Three special areas are designated in Nærum, Kvistgård and Vallensbæk, where it will be possible to plan for larger commercial buildings with many users.

Planners and politicians want to strengthen secondary retail development in the metropolitan area with enhanced areas for local retail in Hillerød, Ishøj, Lyngby and Ballerup along with development in Helsingør and a new town center in Kokkedal.

The report includes proposals for major developments on new land that will be claimed from the sea with Lynette Holmen, a new artificial or man-made island across the entrance to the harbour - where there will be housing for 35,000 but also the island will be part of major coastal defences to protect the inner city from flooding if there are storm surges in the sound. South of the city, Avedøre Holme will be a group of new islands that, primarily, will be for major industrial development. It has been suggested that these developments will bring 42,000 new jobs to the city.

Under consideration is a section of new motorway around the city with the construction of what is called Ring 5 north from Køge, to follow a route between Copenhagen and Roskilde. Presumably, this is connected to assumptions that new traffic will be generated when the road and rail tunnel between Germany and Denmark is built. That international link was given final approval by the German region in December and could be open by 2035. An outer motorway west of the centre would be important for the region because it is possible that by the middle of the century a new major engineering project could be justified so building a bridge or tunnel link between Helsingør and Helsinborg in Sweden that would create a Hamburg-Copenhagen-Stockholm axis with the German and Swedish cities just 500 miles or 800 kilometres apart and with Copenhagen and Malmö at the centre point.

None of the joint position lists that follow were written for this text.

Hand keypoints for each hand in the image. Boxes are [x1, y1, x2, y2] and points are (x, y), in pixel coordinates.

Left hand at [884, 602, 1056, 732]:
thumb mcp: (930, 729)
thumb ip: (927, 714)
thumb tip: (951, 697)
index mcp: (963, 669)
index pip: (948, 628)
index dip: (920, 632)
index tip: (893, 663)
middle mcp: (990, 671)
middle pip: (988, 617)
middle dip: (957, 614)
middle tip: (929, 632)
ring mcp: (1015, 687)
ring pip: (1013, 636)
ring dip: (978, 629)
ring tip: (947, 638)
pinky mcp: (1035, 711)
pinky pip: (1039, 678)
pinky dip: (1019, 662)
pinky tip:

The text of the new plan is set out as major bullet points simply because this is a document for the next stage of consultation but, even at this stage, it is worth reading because local citizens should see this as one way, at the very least, of understanding how their city could develop over the next decade and, of course, like the original Finger Plan, it will set the framework for life in the city and for the built environment of the city through to the middle of the century and probably for a much longer time frame. What the report does have, even in this version, is attractive and informative graphics with a series of maps that make the hard data and the stark proposals easier to see in terms of specific areas and their potential extent and their impact on the landscape.

 

 

Danmarks hovedstad Initiativer til styrkelse af hovestadsområdet

Denmark's capital city Initiatives to strengthen the metropolitan area

A planning initiative for the metropolitan area of Copenhagen was launched at the end of January and is based on the findings of a committee that has been working since last May.

This includes proposals for the period through to 2030 and is presented under four main headings to cover Housing; Transport; Growth and the environment with recreation

This is an initiative by the city to bolster the capital area including plans to create homes for 200,000 more citizens. There are plans to improve transport links - so this is for the immediate period after the opening of the new inner city ring of the metro and preparing for the next stages for inner city transport including more metro lines but also improving motorway links in anticipation of the completion of a new road and rail tunnel linking Denmark and Germany.

The initiative also anticipates more work on flood risk from climate change and there are plans to bolster tourism with the potential for carefully-controlled expansion of the airport as a growing hub for a much wider region.

These proposals have been set out as 52 points across those four headings and should be read along with the revised Finger Plan for 2019 that also covers the period through to 2030.